What the task requires> From the line containing "Figure 3: Jensen-Shannon" through the last line of the entries below, transcribe each line exactly, excluding any picture.

Data extract>
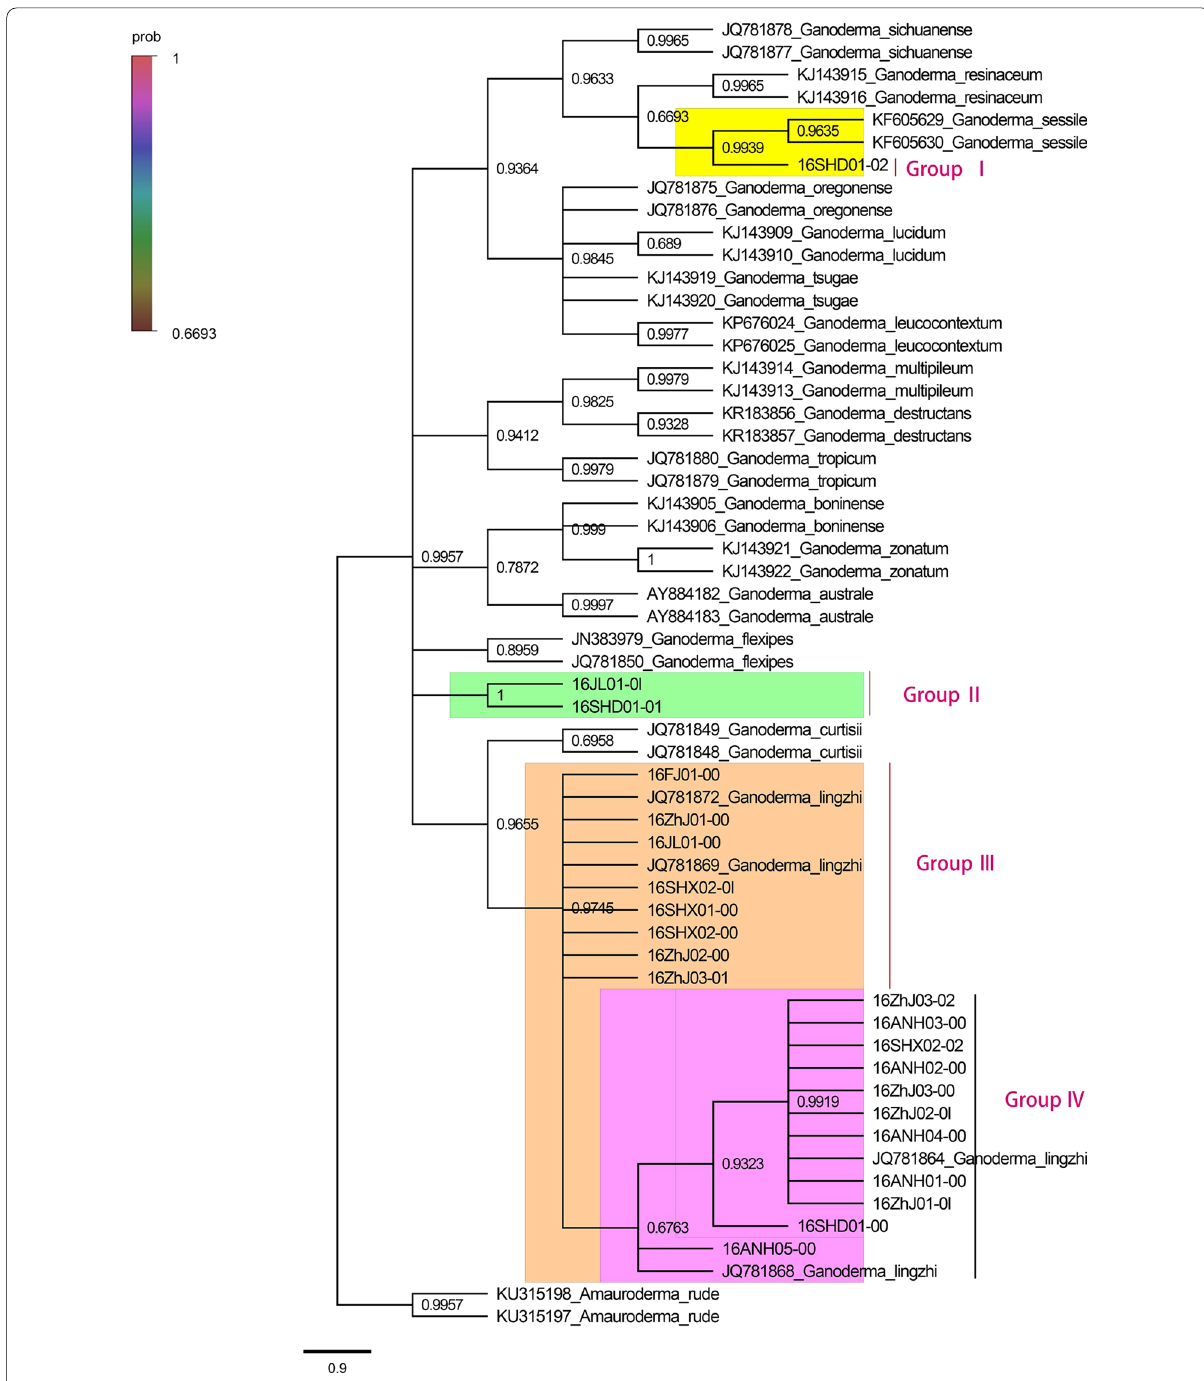
Fig. 1 Phylogenetic tree of 22 lingzhi strains based on ITS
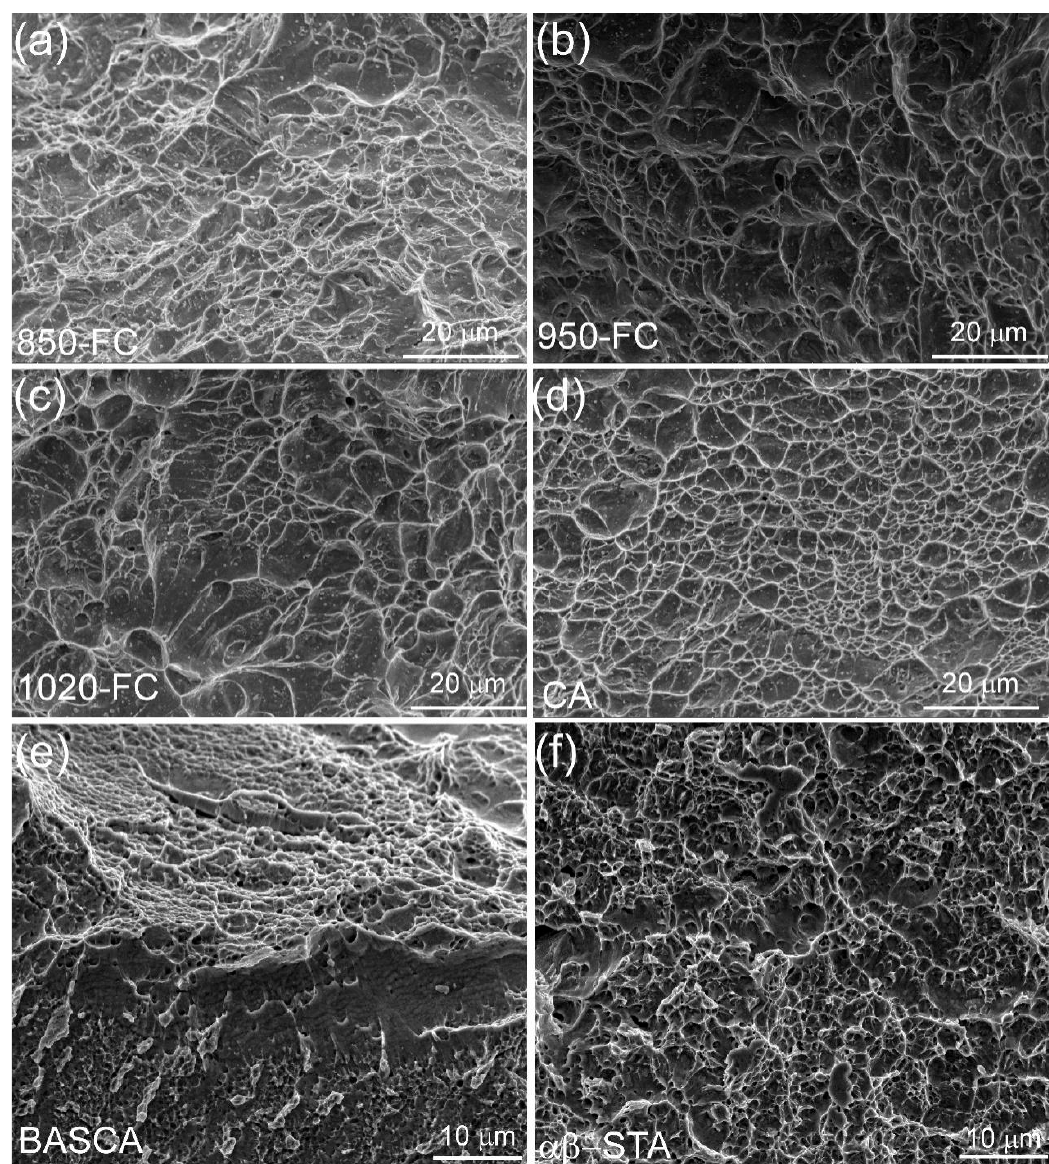
Figure 10. High magnification fractographs of samples ( a ) 850-FC, ( b ) 950-FC, ( c ) 1020-FC, ( d ) CA, ( e ) BASCA and ( f ) αβ -STA samples.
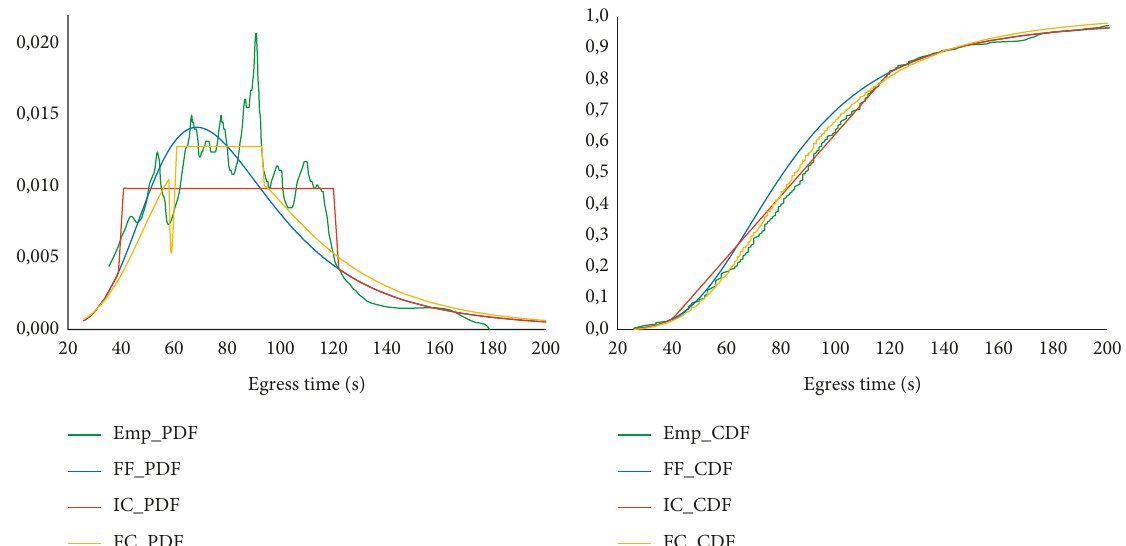
Figure 8: PDF (a) and CDF (b) of egress times for the train at 18:46:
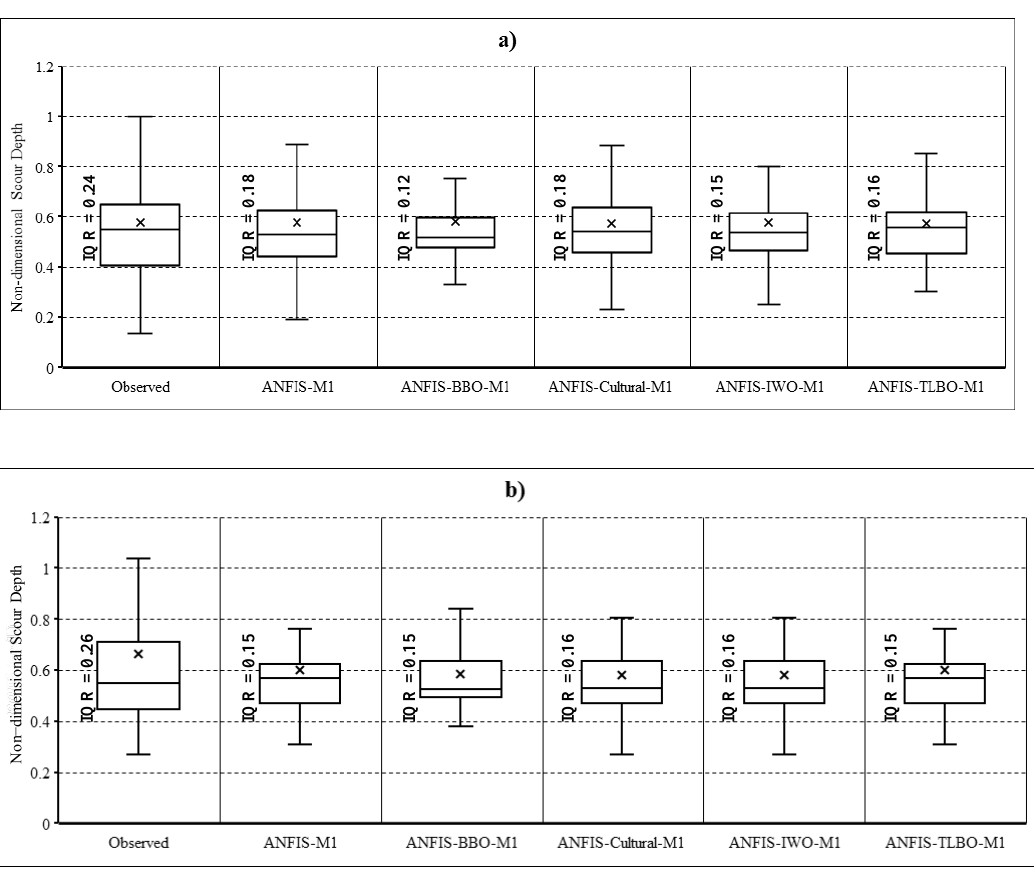
Figure4. Boxplotsofthepredictedagainstobservedscouringdepth: ( a )trainingphase, ( b Figure 4. Boxplots of the predicted against observed scouring depth: ( a ) training phase, ( b ) testing phase.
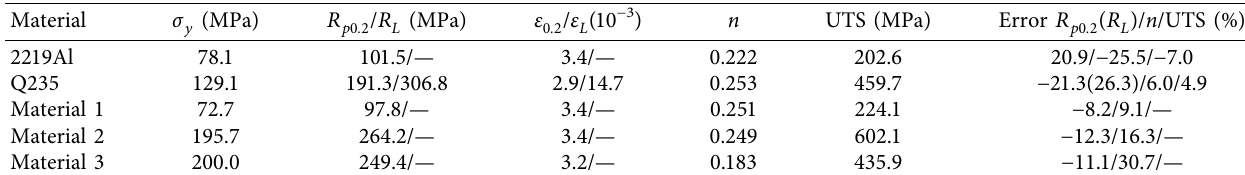
Table 5: Plastic properties obtained from Ogasawara’s method.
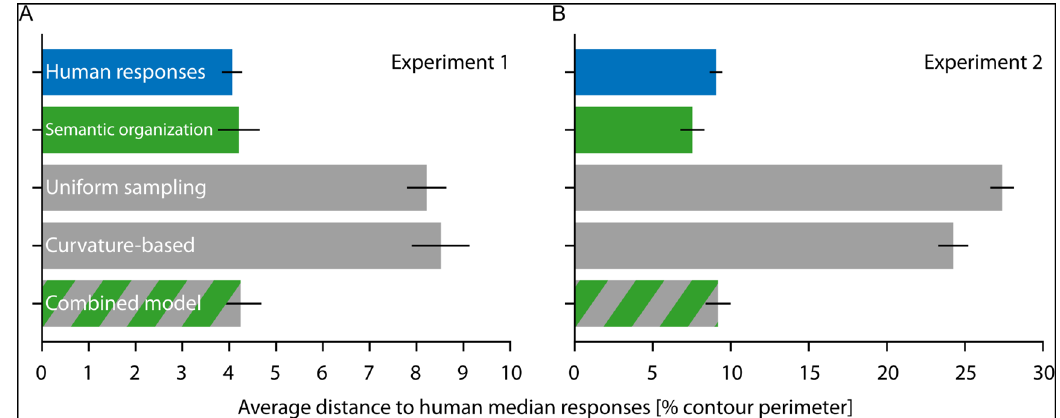
Figure 12. Average distances between human responses and predictions for ( A ) Experiment 1 and ( B ) Experiment 2. We plot the distance between the human response or model predictions and the human median response, expressed as percentage of the perimeter of the contour, and averaged across all stimulus pairs and sample points. The semantic organization model is well within the range of human responses, while the uniform sampling and curvature-based models perform much worse. The combined semantic organization plus curvature-based model does not yield better performance than the semantic organization model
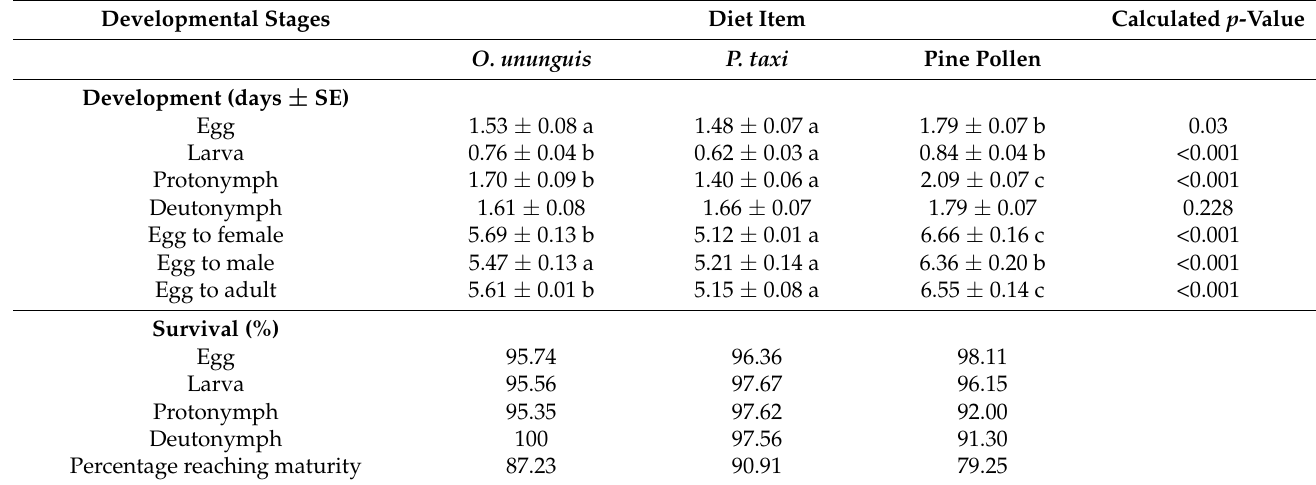
Table 1. Effect of different diets on the development and survival rate of A. andersoni. Values with different letters in a row differ significantly at p ≤ 0.05.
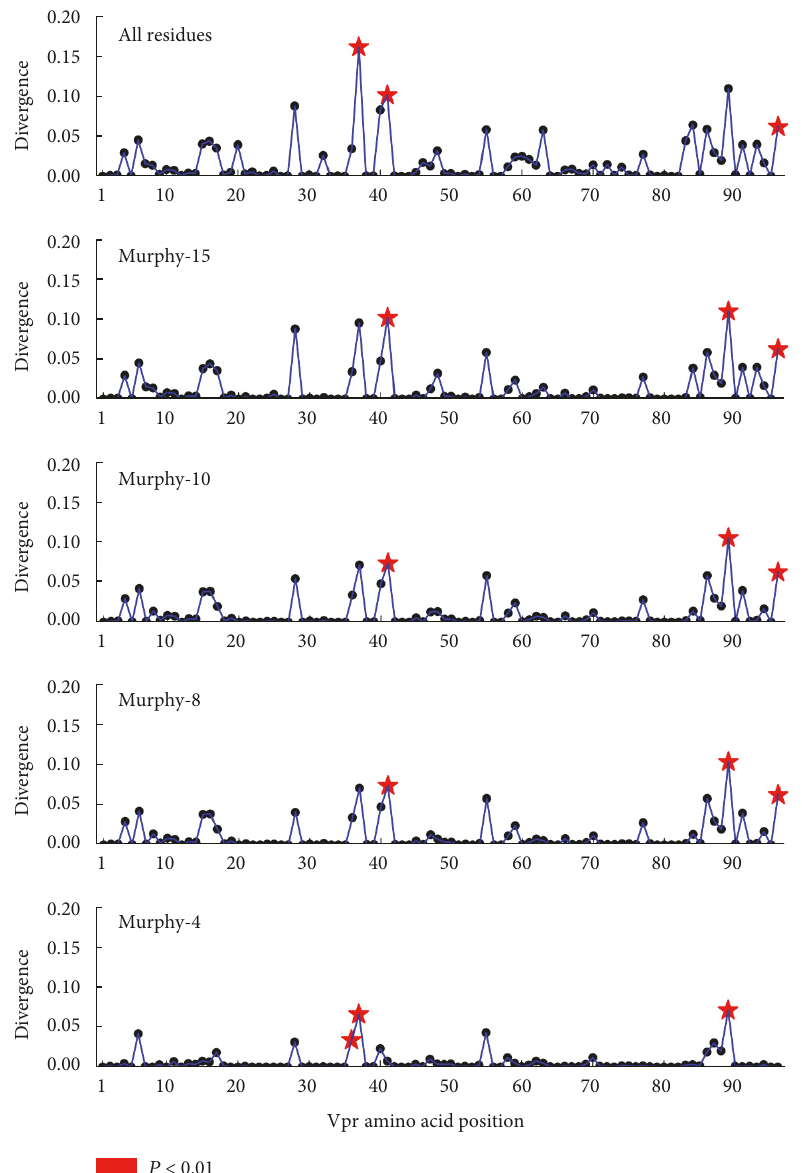
Figure 3: Jensen-Shannon divergence identi fi es positions with di ff erential amino acid pro fi les between R5 and X4 Vpr sequences. The Jensen- Shannon divergence between R5 and X4 Vpr sequences was computed for each amino acid position and plotted with a black circle. Statistically divergent positions, as determined by a one-tailed Monte Carlo permutation test (1000 iterations), are indicated by a red star ( P < 0 05 ). This methodology was repeated for each of the reduced alphabets, Murphy-15, Murphy-10, Murphy-8, and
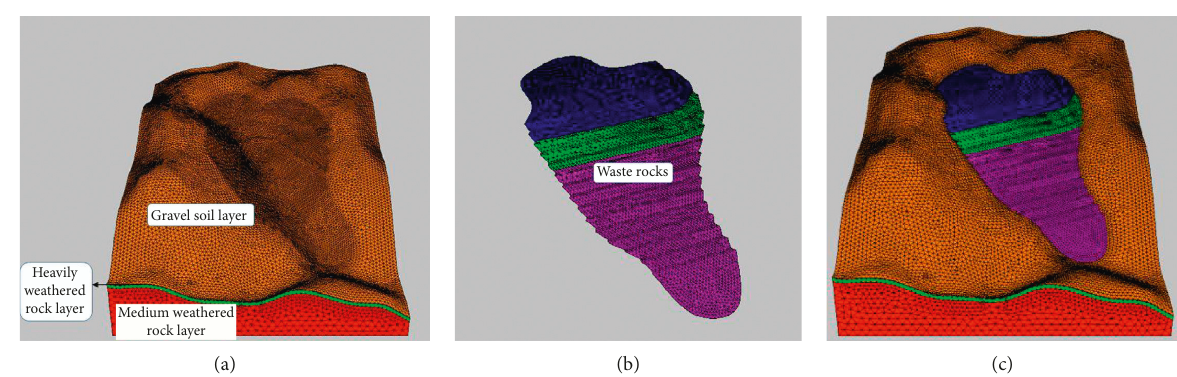
Figure 6: 3D numerical analysis model of waste dump. (a) Waste dump before dumping process. (b) Waste rocks scheduled to be dumped. (c) The waste dump after dumping process.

Exercise response>
Figure 3: Jensen-Shannon divergence identi fi es positions with di ff erential amino acid pro fi les between R5 and X4 Vpr sequences. The Jensen- Shannon divergence between R5 and X4 Vpr sequences was computed for each amino acid position and plotted with a black circle. Statistically divergent positions, as determined by a one-tailed Monte Carlo permutation test (1000 iterations), are indicated by a red star ( P < 0 05 ). This methodology was repeated for each of the reduced alphabets, Murphy-15, Murphy-10, Murphy-8, and
Figure 6: 3D numerical analysis model of waste dump. (a) Waste dump before dumping process. (b) Waste rocks scheduled to be dumped. (c) The waste dump after dumping process.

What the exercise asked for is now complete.